São Paulo - Um sistema inovador que prevê transformar as estações de tratamento de grandes cidades europeias em biorrefinarias urbanas foi apresentado durante a 27ª Feira Nacional de Saneamento Ambiental (Fenasan). O Smart Plant é uma ação pioneira de gerenciamento de redes de esgoto que, até 2020, estará pronto para ser replicado na Ásia, Oriente Médio e América Latina.

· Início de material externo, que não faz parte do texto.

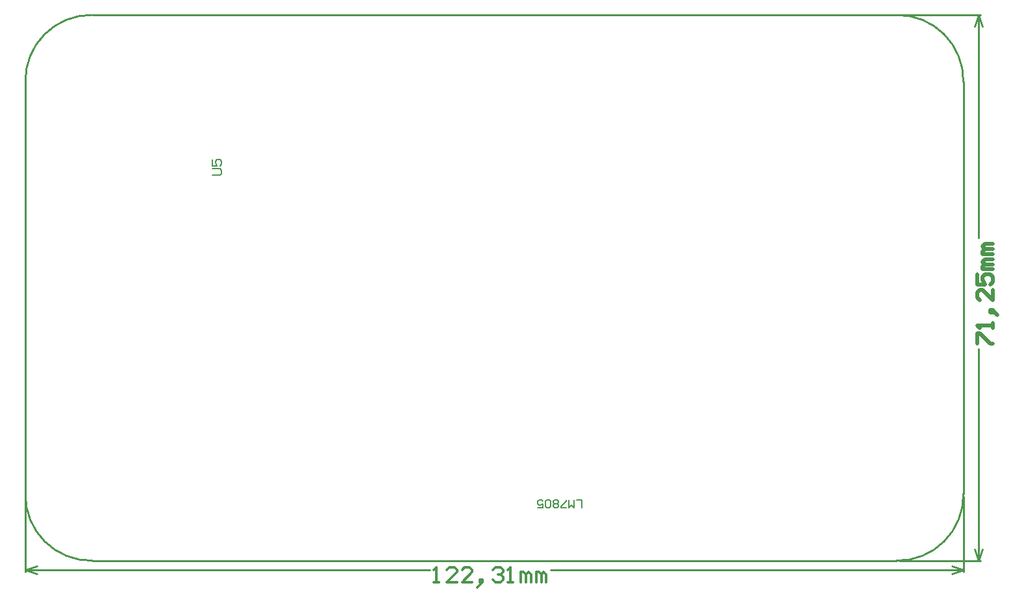
<source format=gbr>
%TF.GenerationSoftware,Altium Limited,Altium Designer,23.11.1 (41)*%
G04 Layer_Color=16711935*
%FSLAX45Y45*%
%MOMM*%
%TF.SameCoordinates,10814A46-352E-42BD-85D8-3789AA2A08E8*%
%TF.FilePolarity,Positive*%
%TF.FileFunction,Other,Mechanical_1*%
%TF.Part,Single*%
G01*
G75*
%TA.AperFunction,NonConductor*%
%ADD29C,0.15240*%
%ADD32C,0.25400*%
%ADD33C,0.30000*%
%ADD49C,0.15000*%
%ADD50C,0.50000*%
D29*
X9588500Y-13525467D02*
Y-13423900D01*
X9520789D01*
X9486933D02*
Y-13525467D01*
X9453077Y-13491611D01*
X9419221Y-13525467D01*
Y-13423900D01*
X9385366Y-13525467D02*
X9317654D01*
Y-13508539D01*
X9385366Y-13440828D01*
Y-13423900D01*
X9283798Y-13508539D02*
X9266870Y-13525467D01*
X9233015D01*
X9216087Y-13508539D01*
Y-13491611D01*
X9233015Y-13474683D01*
X9216087Y-13457756D01*
Y-13440828D01*
X9233015Y-13423900D01*
X9266870D01*
X9283798Y-13440828D01*
Y-13457756D01*
X9266870Y-13474683D01*
X9283798Y-13491611D01*
Y-13508539D01*
X9266870Y-13474683D02*
X9233015D01*
X9182231Y-13508539D02*
X9165303Y-13525467D01*
X9131448D01*
X9114520Y-13508539D01*
Y-13440828D01*
X9131448Y-13423900D01*
X9165303D01*
X9182231Y-13440828D01*
Y-13508539D01*
X9012953Y-13525467D02*
X9080664D01*
Y-13474683D01*
X9046808Y-13491611D01*
X9029880D01*
X9012953Y-13474683D01*
Y-13440828D01*
X9029880Y-13423900D01*
X9063736D01*
X9080664Y-13440828D01*
D32*
X2330273Y-13347791D02*
G03*
X3200309Y-14217827I857427J-12609D01*
G01*
X13690686Y-14218146D02*
G03*
X14561044Y-13347786I12614J857745D01*
G01*
X14560733Y-7962809D02*
G03*
X13690691Y-7092767I-857433J12609D01*
G01*
X3200314Y-7092455D02*
G03*
X2329955Y-7962814I-12614J-857745D01*
G01*
X14561043Y-13347786D02*
Y-7962809D01*
X13690376Y-7092457D02*
X13690691Y-7092767D01*
X13538286Y-7092457D02*
X13690376D01*
X3200314D02*
X13538286D01*
X3200309Y-14217828D02*
X13690686D01*
X2330272Y-13347791D02*
Y-13144820D01*
X2329957Y-13144501D02*
Y-7962814D01*
X14408643Y-14389101D02*
X14561043Y-14338300D01*
X14408643Y-14287500D02*
X14561043Y-14338300D01*
X2330273D02*
X2482673Y-14287500D01*
X2330273Y-14338300D02*
X2482673Y-14389101D01*
X9178755Y-14338300D02*
X14561043D01*
X2330273D02*
X7601761D01*
X14561043Y-14363699D02*
Y-13385886D01*
X2330273Y-14363699D02*
Y-13385892D01*
X14757401Y-7092457D02*
X14808200Y-7244857D01*
X14706599D02*
X14757401Y-7092457D01*
X14706599Y-14065428D02*
X14757401Y-14217828D01*
X14808200Y-14065428D01*
X14757401Y-10005352D02*
Y-7092457D01*
Y-14217828D02*
Y-11455733D01*
X13576385Y-7092457D02*
X14782800D01*
X13728786Y-14217828D02*
X14782800D01*
D33*
X7657161Y-14501590D02*
X7723806D01*
X7690483D01*
Y-14301656D01*
X7657161Y-14334978D01*
X7957064Y-14501590D02*
X7823774D01*
X7957064Y-14368300D01*
Y-14334978D01*
X7923742Y-14301656D01*
X7857096D01*
X7823774Y-14334978D01*
X8157000Y-14501590D02*
X8023709D01*
X8157000Y-14368300D01*
Y-14334978D01*
X8123677Y-14301656D01*
X8057032D01*
X8023709Y-14334978D01*
X8256967Y-14534914D02*
X8290290Y-14501590D01*
Y-14468268D01*
X8256967D01*
Y-14501590D01*
X8290290D01*
X8256967Y-14534914D01*
X8223645Y-14568234D01*
X8423581Y-14334978D02*
X8456903Y-14301656D01*
X8523548D01*
X8556871Y-14334978D01*
Y-14368300D01*
X8523548Y-14401622D01*
X8490226D01*
X8523548D01*
X8556871Y-14434946D01*
Y-14468268D01*
X8523548Y-14501590D01*
X8456903D01*
X8423581Y-14468268D01*
X8623516Y-14501590D02*
X8690161D01*
X8656839D01*
Y-14301656D01*
X8623516Y-14334978D01*
X8790129Y-14501590D02*
Y-14368300D01*
X8823451D01*
X8856774Y-14401622D01*
Y-14501590D01*
Y-14401622D01*
X8890097Y-14368300D01*
X8923419Y-14401622D01*
Y-14501590D01*
X8990065D02*
Y-14368300D01*
X9023387D01*
X9056710Y-14401622D01*
Y-14501590D01*
Y-14401622D01*
X9090032Y-14368300D01*
X9123355Y-14401622D01*
Y-14501590D01*
D49*
X4769539Y-9182100D02*
X4869506D01*
X4889500Y-9162106D01*
Y-9122119D01*
X4869506Y-9102126D01*
X4769539D01*
Y-8982165D02*
Y-9062139D01*
X4829519D01*
X4809526Y-9022152D01*
Y-9002158D01*
X4829519Y-8982165D01*
X4869506D01*
X4889500Y-9002158D01*
Y-9042145D01*
X4869506Y-9062139D01*
D50*
X14740755Y-11380333D02*
Y-11247043D01*
X14774077D01*
X14907368Y-11380333D01*
X14940691D01*
Y-11180398D02*
Y-11113752D01*
Y-11147075D01*
X14740755D01*
X14774077Y-11180398D01*
X14974013Y-10980462D02*
X14940691Y-10947140D01*
X14907368D01*
Y-10980462D01*
X14940691D01*
Y-10947140D01*
X14974013Y-10980462D01*
X15007335Y-11013785D01*
X14940691Y-10680559D02*
Y-10813849D01*
X14807401Y-10680559D01*
X14774077D01*
X14740755Y-10713881D01*
Y-10780527D01*
X14774077Y-10813849D01*
X14740755Y-10480623D02*
Y-10613913D01*
X14840723D01*
X14807401Y-10547268D01*
Y-10513946D01*
X14840723Y-10480623D01*
X14907368D01*
X14940691Y-10513946D01*
Y-10580591D01*
X14907368Y-10613913D01*
X14940691Y-10413978D02*
X14807401D01*
Y-10380655D01*
X14840723Y-10347333D01*
X14940691D01*
X14840723D01*
X14807401Y-10314010D01*
X14840723Y-10280688D01*
X14940691D01*
Y-10214042D02*
X14807401D01*
Y-10180720D01*
X14840723Y-10147397D01*
X14940691D01*
X14840723D01*
X14807401Y-10114075D01*
X14840723Y-10080752D01*
X14940691D01*
%TF.MD5,20060d016ae14516c184a3daf3af065e*%
M02*

</source>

Desenvolvido na União Europeia, na Universidade de Verona, o modelo, além de permitir o reúso da água, permite recuperar recursos como celulose, biopolímeros e fertilizantes. "A ideia central é mostrar como as indústrias químicas podem recuperar produtos e matérias-primas e reutilizá-los sem prejuízo para a cadeia produtiva, gerando economia financeira e benefícios incalculáveis para o planeta", explicou o especialista em biotecnologia ambiental da Universidade de Verona e coordenador do Smart plant, Francesco Fatone. O projeto teve investimentos de 10 milhões de euros e envolve os países da Itália, Espanha, Holanda, Inglaterra, Alemanha e Israel. O processo de teste do novo sistema está dividido em três etapas. A primeira, que se estende até 2018, é de desenvolvimento e demonstração tecnológica, a segunda, de recuperação dos recursos e a terceira, de colocá-los efetivamente no mercado. "Trata-se de uma grande ação de inovação e pesquisa que vai sair dos laboratórios científicos para ser trabalhada em larga escala não apenas do ponto de vista tecnológico, mas para melhorar a vida das pessoas", afirmou o especialista. Segundo ele, o projeto vai adaptar - e não criar - sistemas de gerenciamento de esgotos municipais já existentes e terá quatro pilares centrais: a economia circular, o monitoramento robótico, a gestão de resíduos urbanos e a integração dos sistemas de tratamento de águas.

Defeitos na infraestrutura

Fatone apontou que embora a Região Metropolitana de São Paulo tenha um sistema de saneamento avançado, a qualidade da água ainda é comprometida por defeitos na infraestrutura para a coleta e transporte de águas residuais, efluentes industriais e pesticidas, em especial nos bairros mais carentes. De acordo com o especialista, São Paulo possui um cenário urbano altamente heterogêneo e, por isso, necessita de um sistema único e centralizado para o tratamento de águas residuais. Fatone acredita que a RMSP pode se beneficiar do sistema europeu. "Na Itália cerca de 18 mil estações de tratamento de águas residuais estão em operação, sendo que muitas destas plantas são pequenas e descentralizada, mas a maior parte das águas residuais do município (cerca de 60%) é tratada em grandes e avançadas estações de tratamento. A Itália tem uma longa experiência em soluções de saneamento que podem servir de modelo ao cenário brasileiro", afirmou Fatone. A Itália vai investir, nos próximos 30 anos, cerca de 30 bilhões de euros no tratamento de esgotos municipais.